(Collected data)
____

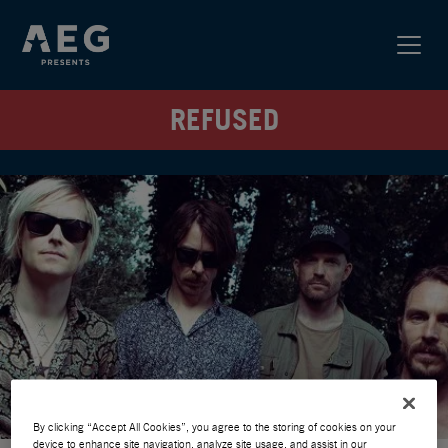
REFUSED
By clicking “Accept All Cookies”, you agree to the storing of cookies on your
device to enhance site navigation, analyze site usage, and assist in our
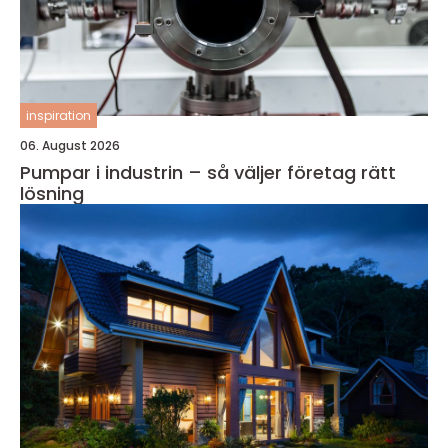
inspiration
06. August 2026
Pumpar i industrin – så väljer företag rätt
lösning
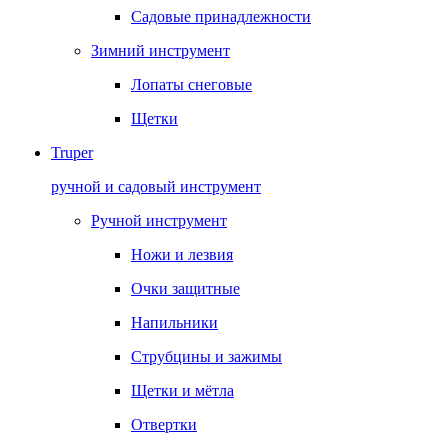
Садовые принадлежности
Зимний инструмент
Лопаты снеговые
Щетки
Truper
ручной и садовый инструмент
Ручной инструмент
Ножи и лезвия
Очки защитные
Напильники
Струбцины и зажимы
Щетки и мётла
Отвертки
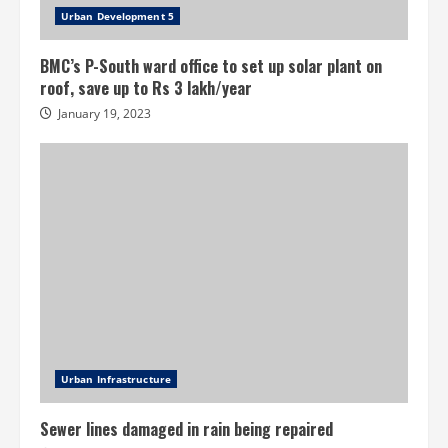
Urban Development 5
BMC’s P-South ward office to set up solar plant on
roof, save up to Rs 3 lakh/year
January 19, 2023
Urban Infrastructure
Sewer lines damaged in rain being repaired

____

What to work on
All lines of the records above that contain the word "инструмент" are to be copied out.

Exercise result
Зимний инструмент
ручной и садовый инструмент
Ручной инструмент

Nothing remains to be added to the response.